Abstract 13959: Role of METTL3 in Regulating Pulmonary Hypertension via Controlling GLUT4 mRNA Translation

Abstract

Introduction: N6-methyladenosine (m6A) modification is one of the most prevalent internal modifications of eukaryotic mRNAs, which plays a crucial role in cardiovascular disease via regulating mRNA splicing, stability, and translation. However, the potential role of m6A modification and its regulatory proteins in pulmonary hypertension (PH) remain largely unexplored. Hypothesis: To investigate the role of m6A modification and its regulatory proteins in the pathogenesis of PH. Methods: m6A level and its regulatory proteins were measured in PH rat models after monocrotaline administration or hypoxia-induced.

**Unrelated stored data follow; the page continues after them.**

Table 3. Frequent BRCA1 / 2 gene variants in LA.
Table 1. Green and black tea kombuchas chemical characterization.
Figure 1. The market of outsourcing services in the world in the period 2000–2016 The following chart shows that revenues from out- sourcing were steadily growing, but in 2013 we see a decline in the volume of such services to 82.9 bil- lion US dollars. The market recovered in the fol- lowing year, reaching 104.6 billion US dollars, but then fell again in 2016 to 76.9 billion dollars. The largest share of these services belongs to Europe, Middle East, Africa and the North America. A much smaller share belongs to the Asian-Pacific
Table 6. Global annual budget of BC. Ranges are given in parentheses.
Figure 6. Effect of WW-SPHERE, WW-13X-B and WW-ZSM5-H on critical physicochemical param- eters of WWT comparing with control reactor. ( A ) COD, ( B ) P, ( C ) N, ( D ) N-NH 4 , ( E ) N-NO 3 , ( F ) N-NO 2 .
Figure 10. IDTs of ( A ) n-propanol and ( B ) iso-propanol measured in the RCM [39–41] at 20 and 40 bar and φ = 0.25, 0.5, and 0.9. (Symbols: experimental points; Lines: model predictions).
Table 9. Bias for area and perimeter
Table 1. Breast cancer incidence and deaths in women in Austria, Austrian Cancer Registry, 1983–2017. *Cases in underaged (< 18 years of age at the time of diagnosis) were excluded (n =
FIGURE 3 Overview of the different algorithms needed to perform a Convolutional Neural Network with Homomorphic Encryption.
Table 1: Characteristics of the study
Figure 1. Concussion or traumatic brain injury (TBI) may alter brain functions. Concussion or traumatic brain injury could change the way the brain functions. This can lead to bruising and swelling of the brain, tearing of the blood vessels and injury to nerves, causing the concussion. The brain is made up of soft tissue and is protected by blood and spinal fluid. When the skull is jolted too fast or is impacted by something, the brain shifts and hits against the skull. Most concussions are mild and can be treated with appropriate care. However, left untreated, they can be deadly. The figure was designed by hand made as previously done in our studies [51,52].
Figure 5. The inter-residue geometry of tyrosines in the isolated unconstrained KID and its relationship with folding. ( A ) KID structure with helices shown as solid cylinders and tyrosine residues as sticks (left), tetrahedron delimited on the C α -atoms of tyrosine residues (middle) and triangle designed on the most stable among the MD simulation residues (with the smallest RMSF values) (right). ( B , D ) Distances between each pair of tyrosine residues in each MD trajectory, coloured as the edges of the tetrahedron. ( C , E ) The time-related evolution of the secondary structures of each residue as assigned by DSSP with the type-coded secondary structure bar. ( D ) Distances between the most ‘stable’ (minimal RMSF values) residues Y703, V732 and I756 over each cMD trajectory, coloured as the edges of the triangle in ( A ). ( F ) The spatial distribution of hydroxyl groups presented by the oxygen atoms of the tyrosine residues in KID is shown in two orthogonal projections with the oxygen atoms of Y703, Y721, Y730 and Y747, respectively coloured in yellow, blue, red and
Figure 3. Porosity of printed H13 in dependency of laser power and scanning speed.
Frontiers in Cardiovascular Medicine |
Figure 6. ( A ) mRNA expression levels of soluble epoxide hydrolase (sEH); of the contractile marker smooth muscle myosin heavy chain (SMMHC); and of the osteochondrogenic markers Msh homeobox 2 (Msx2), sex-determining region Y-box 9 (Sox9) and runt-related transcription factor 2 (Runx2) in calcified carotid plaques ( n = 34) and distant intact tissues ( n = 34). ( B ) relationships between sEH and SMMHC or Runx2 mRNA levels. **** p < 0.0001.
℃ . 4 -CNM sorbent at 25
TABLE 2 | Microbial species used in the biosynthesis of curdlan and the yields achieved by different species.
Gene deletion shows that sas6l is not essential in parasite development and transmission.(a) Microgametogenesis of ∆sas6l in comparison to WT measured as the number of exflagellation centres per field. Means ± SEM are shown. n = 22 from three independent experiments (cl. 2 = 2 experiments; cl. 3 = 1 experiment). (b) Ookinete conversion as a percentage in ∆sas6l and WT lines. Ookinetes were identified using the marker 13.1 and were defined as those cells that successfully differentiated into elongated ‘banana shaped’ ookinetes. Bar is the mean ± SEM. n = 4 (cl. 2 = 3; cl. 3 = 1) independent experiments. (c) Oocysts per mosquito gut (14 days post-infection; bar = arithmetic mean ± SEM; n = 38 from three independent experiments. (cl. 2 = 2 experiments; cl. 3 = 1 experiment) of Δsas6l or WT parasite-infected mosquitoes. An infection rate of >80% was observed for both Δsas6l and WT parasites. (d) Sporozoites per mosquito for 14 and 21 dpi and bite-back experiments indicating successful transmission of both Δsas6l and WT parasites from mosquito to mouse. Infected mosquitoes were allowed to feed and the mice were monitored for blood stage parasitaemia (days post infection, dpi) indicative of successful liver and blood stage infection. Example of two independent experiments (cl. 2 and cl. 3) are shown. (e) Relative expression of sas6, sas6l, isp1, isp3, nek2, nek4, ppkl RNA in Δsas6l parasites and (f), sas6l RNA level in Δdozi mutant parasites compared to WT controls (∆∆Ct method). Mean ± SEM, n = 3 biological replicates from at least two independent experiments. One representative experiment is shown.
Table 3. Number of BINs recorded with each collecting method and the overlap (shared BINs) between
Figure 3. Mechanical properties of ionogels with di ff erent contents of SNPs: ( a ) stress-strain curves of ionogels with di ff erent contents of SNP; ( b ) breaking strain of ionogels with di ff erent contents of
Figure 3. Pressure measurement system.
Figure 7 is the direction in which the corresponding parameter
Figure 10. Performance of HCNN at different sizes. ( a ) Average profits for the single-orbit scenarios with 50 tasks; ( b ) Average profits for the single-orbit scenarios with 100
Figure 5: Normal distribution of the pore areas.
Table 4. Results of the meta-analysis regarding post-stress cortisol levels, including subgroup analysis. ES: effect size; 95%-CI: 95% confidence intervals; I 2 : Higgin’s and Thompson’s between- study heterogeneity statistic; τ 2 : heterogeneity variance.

The global mRNA m6A level was measured by an m6A-RNA methylation quantification kit in lung tissues from PH rats. Western blot was used for m6A regulatory proteins expression analysis. Methylated RNA immunoprecipitation sequencing (MeRIP-seq) was performed to analyze the target genes of m6A master regulator METTL3. Pulmonary artery smooth muscle cells (PASMCs) were used for function analysis. Results: m6A level and its regulatory proteins expression including METTL3 were increased in lung tissues from PH rats. m6A RNA immunoprecipitation analysis revealed that GLUT4 as an m6A-regulated gene in PH. Functionally, knockdown of METTL3 reduced expression of GLUT4 and PASMC proliferation. Conclusions: METTL3 promotes PASMC proliferation and PH via enhancing GLUT4 translation in an m6A-dependent manner. This study identified a novel RNA epigenetic mechanism that enhances PASMC proliferation, vascular remodeling, and PH. Thus, m6A modification and its regulatory proteins represent promising therapeutic targets for PH.